Write each entry out again, exactly as it is written.

※

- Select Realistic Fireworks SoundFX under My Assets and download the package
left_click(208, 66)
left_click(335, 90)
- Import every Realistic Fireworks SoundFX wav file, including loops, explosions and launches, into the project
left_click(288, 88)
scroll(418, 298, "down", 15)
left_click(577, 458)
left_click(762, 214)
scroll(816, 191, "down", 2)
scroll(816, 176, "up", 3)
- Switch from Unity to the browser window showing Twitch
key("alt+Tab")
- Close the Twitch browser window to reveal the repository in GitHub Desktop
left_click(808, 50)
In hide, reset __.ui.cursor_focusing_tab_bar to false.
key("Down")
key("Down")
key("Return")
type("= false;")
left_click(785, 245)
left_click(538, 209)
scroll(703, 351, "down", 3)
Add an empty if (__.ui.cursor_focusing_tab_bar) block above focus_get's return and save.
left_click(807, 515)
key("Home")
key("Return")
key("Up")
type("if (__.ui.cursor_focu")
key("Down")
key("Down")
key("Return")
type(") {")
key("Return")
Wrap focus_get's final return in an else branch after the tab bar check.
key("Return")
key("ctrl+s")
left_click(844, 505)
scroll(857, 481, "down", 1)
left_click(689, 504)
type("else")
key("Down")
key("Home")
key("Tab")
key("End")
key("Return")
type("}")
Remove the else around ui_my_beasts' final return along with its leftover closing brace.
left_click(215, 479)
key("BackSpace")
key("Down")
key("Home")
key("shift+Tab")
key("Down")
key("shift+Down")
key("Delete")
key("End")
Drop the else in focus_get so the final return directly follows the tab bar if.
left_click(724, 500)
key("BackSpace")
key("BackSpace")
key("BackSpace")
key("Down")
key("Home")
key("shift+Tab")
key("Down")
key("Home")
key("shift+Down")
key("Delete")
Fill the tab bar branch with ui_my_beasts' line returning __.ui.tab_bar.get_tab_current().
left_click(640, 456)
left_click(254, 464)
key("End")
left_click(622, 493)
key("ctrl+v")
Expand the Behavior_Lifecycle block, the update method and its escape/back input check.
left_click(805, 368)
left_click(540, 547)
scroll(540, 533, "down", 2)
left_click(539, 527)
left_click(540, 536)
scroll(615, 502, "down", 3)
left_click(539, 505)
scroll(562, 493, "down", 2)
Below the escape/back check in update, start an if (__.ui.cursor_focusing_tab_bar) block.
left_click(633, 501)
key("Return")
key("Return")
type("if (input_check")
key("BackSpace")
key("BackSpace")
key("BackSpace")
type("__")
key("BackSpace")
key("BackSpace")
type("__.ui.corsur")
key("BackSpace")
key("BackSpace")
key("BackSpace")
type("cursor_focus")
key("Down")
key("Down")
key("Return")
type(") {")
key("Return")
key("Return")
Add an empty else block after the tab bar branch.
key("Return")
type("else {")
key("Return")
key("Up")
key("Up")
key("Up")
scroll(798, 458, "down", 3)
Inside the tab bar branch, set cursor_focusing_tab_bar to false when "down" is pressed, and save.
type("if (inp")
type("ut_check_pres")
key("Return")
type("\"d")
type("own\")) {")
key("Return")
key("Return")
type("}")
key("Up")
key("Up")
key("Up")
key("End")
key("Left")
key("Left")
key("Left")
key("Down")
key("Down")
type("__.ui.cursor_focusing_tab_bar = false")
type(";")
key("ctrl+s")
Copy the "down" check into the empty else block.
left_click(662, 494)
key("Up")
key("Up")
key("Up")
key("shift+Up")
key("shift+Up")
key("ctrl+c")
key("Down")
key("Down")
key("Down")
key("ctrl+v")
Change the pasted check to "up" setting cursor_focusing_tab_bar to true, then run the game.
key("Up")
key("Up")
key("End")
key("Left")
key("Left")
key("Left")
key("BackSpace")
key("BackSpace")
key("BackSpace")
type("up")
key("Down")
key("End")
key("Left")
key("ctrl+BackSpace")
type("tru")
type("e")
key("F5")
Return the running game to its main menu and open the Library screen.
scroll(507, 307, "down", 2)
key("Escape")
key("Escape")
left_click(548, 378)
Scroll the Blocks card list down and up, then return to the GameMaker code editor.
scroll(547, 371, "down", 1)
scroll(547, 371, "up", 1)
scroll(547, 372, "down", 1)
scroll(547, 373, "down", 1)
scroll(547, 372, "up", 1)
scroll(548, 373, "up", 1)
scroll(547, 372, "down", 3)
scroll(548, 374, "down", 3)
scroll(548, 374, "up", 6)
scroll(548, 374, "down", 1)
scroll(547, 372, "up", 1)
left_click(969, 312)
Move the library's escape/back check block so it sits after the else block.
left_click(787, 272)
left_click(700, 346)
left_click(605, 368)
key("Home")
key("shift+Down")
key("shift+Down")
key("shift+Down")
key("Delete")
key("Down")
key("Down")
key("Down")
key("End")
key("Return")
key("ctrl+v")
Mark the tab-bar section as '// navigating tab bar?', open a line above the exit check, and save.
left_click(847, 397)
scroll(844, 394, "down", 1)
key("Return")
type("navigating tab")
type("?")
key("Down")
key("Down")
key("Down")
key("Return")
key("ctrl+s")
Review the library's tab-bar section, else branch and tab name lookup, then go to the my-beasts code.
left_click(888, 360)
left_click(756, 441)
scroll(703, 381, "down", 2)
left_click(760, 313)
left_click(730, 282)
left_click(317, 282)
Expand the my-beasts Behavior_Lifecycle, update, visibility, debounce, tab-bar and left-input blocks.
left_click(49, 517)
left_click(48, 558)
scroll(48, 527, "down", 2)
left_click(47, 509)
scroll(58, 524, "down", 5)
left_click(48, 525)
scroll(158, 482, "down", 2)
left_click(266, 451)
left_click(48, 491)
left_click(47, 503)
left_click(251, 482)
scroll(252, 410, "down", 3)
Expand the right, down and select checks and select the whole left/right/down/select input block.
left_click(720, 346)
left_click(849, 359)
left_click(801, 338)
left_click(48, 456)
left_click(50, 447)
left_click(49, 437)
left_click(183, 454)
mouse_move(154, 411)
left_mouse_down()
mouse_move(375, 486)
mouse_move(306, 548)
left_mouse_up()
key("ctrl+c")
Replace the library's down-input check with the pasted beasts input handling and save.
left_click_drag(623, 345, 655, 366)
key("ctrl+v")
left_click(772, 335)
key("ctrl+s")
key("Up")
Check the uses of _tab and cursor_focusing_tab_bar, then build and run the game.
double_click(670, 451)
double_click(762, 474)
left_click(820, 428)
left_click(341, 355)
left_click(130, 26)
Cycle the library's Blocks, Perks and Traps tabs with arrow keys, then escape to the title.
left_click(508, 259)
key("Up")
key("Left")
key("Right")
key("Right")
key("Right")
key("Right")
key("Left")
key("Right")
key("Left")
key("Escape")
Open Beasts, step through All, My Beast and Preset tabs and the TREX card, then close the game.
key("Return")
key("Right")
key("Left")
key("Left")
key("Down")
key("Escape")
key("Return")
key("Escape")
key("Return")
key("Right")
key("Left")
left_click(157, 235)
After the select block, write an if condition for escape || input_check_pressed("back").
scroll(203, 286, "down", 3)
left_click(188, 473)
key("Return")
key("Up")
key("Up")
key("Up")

※

# Result
- Select Realistic Fireworks SoundFX under My Assets and download the package
left_click(208, 66)
left_click(335, 90)
- Import every Realistic Fireworks SoundFX wav file, including loops, explosions and launches, into the project
left_click(288, 88)
scroll(418, 298, "down", 15)
left_click(577, 458)
left_click(762, 214)
scroll(816, 191, "down", 2)
scroll(816, 176, "up", 3)
- Switch from Unity to the browser window showing Twitch
key("alt+Tab")
- Close the Twitch browser window to reveal the repository in GitHub Desktop
left_click(808, 50)
In hide, reset __.ui.cursor_focusing_tab_bar to false.
key("Down")
key("Down")
key("Return")
type("= false;")
left_click(785, 245)
left_click(538, 209)
scroll(703, 351, "down", 3)
Add an empty if (__.ui.cursor_focusing_tab_bar) block above focus_get's return and save.
left_click(807, 515)
key("Home")
key("Return")
key("Up")
type("if (__.ui.cursor_focu")
key("Down")
key("Down")
key("Return")
type(") {")
key("Return")
Wrap focus_get's final return in an else branch after the tab bar check.
key("Return")
key("ctrl+s")
left_click(844, 505)
scroll(857, 481, "down", 1)
left_click(689, 504)
type("else")
key("Down")
key("Home")
key("Tab")
key("End")
key("Return")
type("}")
Remove the else around ui_my_beasts' final return along with its leftover closing brace.
left_click(215, 479)
key("BackSpace")
key("Down")
key("Home")
key("shift+Tab")
key("Down")
key("shift+Down")
key("Delete")
key("End")
Drop the else in focus_get so the final return directly follows the tab bar if.
left_click(724, 500)
key("BackSpace")
key("BackSpace")
key("BackSpace")
key("Down")
key("Home")
key("shift+Tab")
key("Down")
key("Home")
key("shift+Down")
key("Delete")
Fill the tab bar branch with ui_my_beasts' line returning __.ui.tab_bar.get_tab_current().
left_click(640, 456)
left_click(254, 464)
key("End")
left_click(622, 493)
key("ctrl+v")
Expand the Behavior_Lifecycle block, the update method and its escape/back input check.
left_click(805, 368)
left_click(540, 547)
scroll(540, 533, "down", 2)
left_click(539, 527)
left_click(540, 536)
scroll(615, 502, "down", 3)
left_click(539, 505)
scroll(562, 493, "down", 2)
Below the escape/back check in update, start an if (__.ui.cursor_focusing_tab_bar) block.
left_click(633, 501)
key("Return")
key("Return")
type("if (input_check")
key("BackSpace")
key("BackSpace")
key("BackSpace")
type("__")
key("BackSpace")
key("BackSpace")
type("__.ui.corsur")
key("BackSpace")
key("BackSpace")
key("BackSpace")
type("cursor_focus")
key("Down")
key("Down")
key("Return")
type(") {")
key("Return")
key("Return")
Add an empty else block after the tab bar branch.
key("Return")
type("else {")
key("Return")
key("Up")
key("Up")
key("Up")
scroll(798, 458, "down", 3)
Inside the tab bar branch, set cursor_focusing_tab_bar to false when "down" is pressed, and save.
type("if (inp")
type("ut_check_pres")
key("Return")
type("\"d")
type("own\")) {")
key("Return")
key("Return")
type("}")
key("Up")
key("Up")
key("Up")
key("End")
key("Left")
key("Left")
key("Left")
key("Down")
key("Down")
type("__.ui.cursor_focusing_tab_bar = false")
type(";")
key("ctrl+s")
Copy the "down" check into the empty else block.
left_click(662, 494)
key("Up")
key("Up")
key("Up")
key("shift+Up")
key("shift+Up")
key("ctrl+c")
key("Down")
key("Down")
key("Down")
key("ctrl+v")
Change the pasted check to "up" setting cursor_focusing_tab_bar to true, then run the game.
key("Up")
key("Up")
key("End")
key("Left")
key("Left")
key("Left")
key("BackSpace")
key("BackSpace")
key("BackSpace")
type("up")
key("Down")
key("End")
key("Left")
key("ctrl+BackSpace")
type("tru")
type("e")
key("F5")
Return the running game to its main menu and open the Library screen.
scroll(507, 307, "down", 2)
key("Escape")
key("Escape")
left_click(548, 378)
Scroll the Blocks card list down and up, then return to the GameMaker code editor.
scroll(547, 371, "down", 1)
scroll(547, 371, "up", 1)
scroll(547, 372, "down", 1)
scroll(547, 373, "down", 1)
scroll(547, 372, "up", 1)
scroll(548, 373, "up", 1)
scroll(547, 372, "down", 3)
scroll(548, 374, "down", 3)
scroll(548, 374, "up", 6)
scroll(548, 374, "down", 1)
scroll(547, 372, "up", 1)
left_click(969, 312)
Move the library's escape/back check block so it sits after the else block.
left_click(787, 272)
left_click(700, 346)
left_click(605, 368)
key("Home")
key("shift+Down")
key("shift+Down")
key("shift+Down")
key("Delete")
key("Down")
key("Down")
key("Down")
key("End")
key("Return")
key("ctrl+v")
Mark the tab-bar section as '// navigating tab bar?', open a line above the exit check, and save.
left_click(847, 397)
scroll(844, 394, "down", 1)
key("Return")
type("navigating tab")
type("?")
key("Down")
key("Down")
key("Down")
key("Return")
key("ctrl+s")
Review the library's tab-bar section, else branch and tab name lookup, then go to the my-beasts code.
left_click(888, 360)
left_click(756, 441)
scroll(703, 381, "down", 2)
left_click(760, 313)
left_click(730, 282)
left_click(317, 282)
Expand the my-beasts Behavior_Lifecycle, update, visibility, debounce, tab-bar and left-input blocks.
left_click(49, 517)
left_click(48, 558)
scroll(48, 527, "down", 2)
left_click(47, 509)
scroll(58, 524, "down", 5)
left_click(48, 525)
scroll(158, 482, "down", 2)
left_click(266, 451)
left_click(48, 491)
left_click(47, 503)
left_click(251, 482)
scroll(252, 410, "down", 3)
Expand the right, down and select checks and select the whole left/right/down/select input block.
left_click(720, 346)
left_click(849, 359)
left_click(801, 338)
left_click(48, 456)
left_click(50, 447)
left_click(49, 437)
left_click(183, 454)
mouse_move(154, 411)
left_mouse_down()
mouse_move(375, 486)
mouse_move(306, 548)
left_mouse_up()
key("ctrl+c")
Replace the library's down-input check with the pasted beasts input handling and save.
left_click_drag(623, 345, 655, 366)
key("ctrl+v")
left_click(772, 335)
key("ctrl+s")
key("Up")
Check the uses of _tab and cursor_focusing_tab_bar, then build and run the game.
double_click(670, 451)
double_click(762, 474)
left_click(820, 428)
left_click(341, 355)
left_click(130, 26)
Cycle the library's Blocks, Perks and Traps tabs with arrow keys, then escape to the title.
left_click(508, 259)
key("Up")
key("Left")
key("Right")
key("Right")
key("Right")
key("Right")
key("Left")
key("Right")
key("Left")
key("Escape")
Open Beasts, step through All, My Beast and Preset tabs and the TREX card, then close the game.
key("Return")
key("Right")
key("Left")
key("Left")
key("Down")
key("Escape")
key("Return")
key("Escape")
key("Return")
key("Right")
key("Left")
left_click(157, 235)
After the select block, write an if condition for escape || input_check_pressed("back").
scroll(203, 286, "down", 3)
left_click(188, 473)
key("Return")
key("Up")
key("Up")
key("Up")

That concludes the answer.